COMPITO DA SVOLGERE
Prosegui il brano sulle navi delle Ong sostenute da fondi tedeschi, riprendendo subito dopo la sua ultima frase.

BRANO ESTRATTO
/---

La nave, costata 1 milione e 300mila euro, è la vecchia Sea Watch 4 ammodernata nel porto di Vinaros in agosto. I soldi del governo tedesco arrivano attraverso Aktion Deutschland Hilft, un cartello di associazioni, come United4Rescue, che ha raccolto fondi anche per Sea Watch e Mission Lifeline della nave Rise Above già salpata da Reggio Calabria per ripetere lo stesso copione con nuovi migranti. Fra i sostenitori storici spiccano la Chiesa evangelica tedesca e il cardinale cattolico, arcivescovo di Monaco, Reinhard Marx. Non mancano le Acli in Italia e il testimonial Leoluca Orlando, ex sindaco di Palermo.
“L’Ong  tedesca Sea watch è supportata da Die Linke, che in tedesco vuol dire “la sinistra”, gli eredi del partito comunista della Germania Est” spiega l’ex ammiraglio De Felice.
La visione politica e ideologica di gran parte delle Ong del mare non lascia dubbi. Il 10 ottobre Sea watch international twittava sulla premier inglese uscita di scena: “Liz #Truss si è dimessa oggi dopo soli 45 giorni in carica. Auguriamo al nuovo Presidente del Consiglio #Meloni una carriera altrettanto stellare”.

\---

RECORD FORNITI
/---

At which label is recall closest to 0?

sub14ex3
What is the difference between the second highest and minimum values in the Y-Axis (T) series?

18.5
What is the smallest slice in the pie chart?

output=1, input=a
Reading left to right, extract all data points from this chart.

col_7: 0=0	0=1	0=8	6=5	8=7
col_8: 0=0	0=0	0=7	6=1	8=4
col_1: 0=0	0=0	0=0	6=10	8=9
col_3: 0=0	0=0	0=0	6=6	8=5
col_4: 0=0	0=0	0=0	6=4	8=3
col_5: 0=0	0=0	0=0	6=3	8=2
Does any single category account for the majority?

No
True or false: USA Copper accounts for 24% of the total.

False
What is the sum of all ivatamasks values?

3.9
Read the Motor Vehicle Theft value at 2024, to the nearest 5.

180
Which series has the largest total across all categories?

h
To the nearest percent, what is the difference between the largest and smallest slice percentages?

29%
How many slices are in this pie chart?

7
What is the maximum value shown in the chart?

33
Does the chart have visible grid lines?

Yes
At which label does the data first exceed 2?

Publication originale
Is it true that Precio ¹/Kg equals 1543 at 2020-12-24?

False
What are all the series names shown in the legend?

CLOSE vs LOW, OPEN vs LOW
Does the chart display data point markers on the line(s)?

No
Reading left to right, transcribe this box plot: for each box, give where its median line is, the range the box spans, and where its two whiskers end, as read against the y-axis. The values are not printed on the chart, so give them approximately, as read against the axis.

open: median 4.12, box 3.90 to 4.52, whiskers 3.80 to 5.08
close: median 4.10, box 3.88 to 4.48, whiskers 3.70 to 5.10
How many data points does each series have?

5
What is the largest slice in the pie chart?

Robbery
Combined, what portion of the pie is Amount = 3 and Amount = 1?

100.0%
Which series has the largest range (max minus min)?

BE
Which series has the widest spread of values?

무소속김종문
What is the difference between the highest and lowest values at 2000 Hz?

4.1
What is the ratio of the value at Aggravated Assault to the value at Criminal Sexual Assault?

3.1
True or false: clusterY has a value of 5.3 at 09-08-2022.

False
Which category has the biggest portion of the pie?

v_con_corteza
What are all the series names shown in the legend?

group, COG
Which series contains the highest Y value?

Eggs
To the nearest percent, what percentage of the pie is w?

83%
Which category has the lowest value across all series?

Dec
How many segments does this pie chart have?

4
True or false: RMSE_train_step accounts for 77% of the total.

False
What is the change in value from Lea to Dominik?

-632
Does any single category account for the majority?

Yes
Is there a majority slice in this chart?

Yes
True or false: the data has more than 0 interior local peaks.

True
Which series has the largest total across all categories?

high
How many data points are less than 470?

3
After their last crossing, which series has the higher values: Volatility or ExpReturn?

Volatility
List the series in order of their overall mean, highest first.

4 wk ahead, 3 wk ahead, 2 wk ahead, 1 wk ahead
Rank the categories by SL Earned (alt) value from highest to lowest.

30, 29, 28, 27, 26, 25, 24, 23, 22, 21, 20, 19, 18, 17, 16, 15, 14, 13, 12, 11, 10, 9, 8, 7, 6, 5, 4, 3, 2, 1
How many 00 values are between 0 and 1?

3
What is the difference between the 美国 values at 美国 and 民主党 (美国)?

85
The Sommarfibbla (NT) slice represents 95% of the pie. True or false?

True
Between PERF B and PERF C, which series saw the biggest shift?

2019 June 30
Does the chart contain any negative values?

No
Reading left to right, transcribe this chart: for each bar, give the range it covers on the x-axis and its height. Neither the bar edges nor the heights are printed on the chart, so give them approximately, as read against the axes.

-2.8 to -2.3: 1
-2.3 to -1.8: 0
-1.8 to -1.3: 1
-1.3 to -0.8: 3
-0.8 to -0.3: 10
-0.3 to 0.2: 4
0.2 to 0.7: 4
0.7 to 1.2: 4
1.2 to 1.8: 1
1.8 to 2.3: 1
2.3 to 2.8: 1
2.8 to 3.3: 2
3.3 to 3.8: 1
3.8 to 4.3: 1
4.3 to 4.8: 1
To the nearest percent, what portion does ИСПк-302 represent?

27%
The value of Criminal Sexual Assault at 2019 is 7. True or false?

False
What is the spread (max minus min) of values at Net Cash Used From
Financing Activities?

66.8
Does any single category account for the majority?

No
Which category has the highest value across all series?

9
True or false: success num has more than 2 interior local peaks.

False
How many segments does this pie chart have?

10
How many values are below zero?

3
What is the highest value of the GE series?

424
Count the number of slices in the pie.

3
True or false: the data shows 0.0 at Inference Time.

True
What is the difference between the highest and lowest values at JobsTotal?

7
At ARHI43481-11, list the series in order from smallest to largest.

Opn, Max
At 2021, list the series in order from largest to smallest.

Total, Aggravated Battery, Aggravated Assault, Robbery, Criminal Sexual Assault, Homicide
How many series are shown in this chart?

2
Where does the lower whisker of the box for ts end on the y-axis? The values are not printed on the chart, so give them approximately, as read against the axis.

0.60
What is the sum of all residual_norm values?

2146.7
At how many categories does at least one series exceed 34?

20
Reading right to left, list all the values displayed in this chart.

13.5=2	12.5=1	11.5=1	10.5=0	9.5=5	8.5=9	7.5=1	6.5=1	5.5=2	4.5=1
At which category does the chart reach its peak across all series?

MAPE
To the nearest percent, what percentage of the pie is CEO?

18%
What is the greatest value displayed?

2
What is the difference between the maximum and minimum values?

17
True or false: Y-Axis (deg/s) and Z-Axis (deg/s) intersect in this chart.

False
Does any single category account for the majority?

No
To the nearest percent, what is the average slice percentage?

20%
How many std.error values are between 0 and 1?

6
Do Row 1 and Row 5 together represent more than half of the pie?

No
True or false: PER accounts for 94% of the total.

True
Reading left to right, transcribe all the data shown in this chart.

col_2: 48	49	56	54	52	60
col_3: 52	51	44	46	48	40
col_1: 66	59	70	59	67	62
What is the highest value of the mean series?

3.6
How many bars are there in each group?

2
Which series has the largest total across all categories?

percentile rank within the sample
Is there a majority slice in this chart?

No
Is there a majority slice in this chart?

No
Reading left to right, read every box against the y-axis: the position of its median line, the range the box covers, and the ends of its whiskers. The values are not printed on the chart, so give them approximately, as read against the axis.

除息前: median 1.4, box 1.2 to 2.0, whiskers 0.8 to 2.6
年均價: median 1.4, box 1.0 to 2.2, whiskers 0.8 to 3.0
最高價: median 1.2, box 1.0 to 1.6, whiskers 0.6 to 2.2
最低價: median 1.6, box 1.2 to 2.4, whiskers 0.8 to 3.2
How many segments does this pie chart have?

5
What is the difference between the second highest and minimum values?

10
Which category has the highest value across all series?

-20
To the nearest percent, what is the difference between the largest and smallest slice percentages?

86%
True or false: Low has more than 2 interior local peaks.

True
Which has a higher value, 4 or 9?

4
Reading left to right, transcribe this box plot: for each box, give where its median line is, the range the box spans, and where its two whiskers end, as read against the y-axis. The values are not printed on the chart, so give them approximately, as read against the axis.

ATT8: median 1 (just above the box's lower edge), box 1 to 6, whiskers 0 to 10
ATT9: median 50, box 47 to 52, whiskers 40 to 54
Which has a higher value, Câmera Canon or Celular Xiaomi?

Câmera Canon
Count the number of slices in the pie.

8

\---

RISPOSTA QUI SOTTO
A bordo di Geo Barents, durante l’ultima sfida con il governo italiano, c’era la pasionaria Ana Isabel Montes Mier, veterana della nave spagnola Open Arms, responsabile a bordo della squadra di soccorso di Medici senza frontiere. Quando Matteo Salvini  è stato rinviato a giudizio per il braccio di ferro, come ministro dell’Interno, proprio con Open Arms, Montes Mier l’ha annunciato trionfante con l’hastagh #BellaCiao.
L’8 novembre gli sbarchi registrati in Italia quest’anno erano 88.670, un numero record eredità del precedente governo. Le prime tre nazionalità sono egiziani (18.217), tunisini (16.979) e cittadini del Bangladesh  (12.524), che non arrivano da paesi in guerra. “Il 2022 si chiuderà probabilmente con 100.000 sbarchi illegali sulle coste italiane. Valori che stanno tornando verso i numeri record registrati alla metà dello scorso decennio” mette in guardia Paolo Quercia, docente di studi strategici.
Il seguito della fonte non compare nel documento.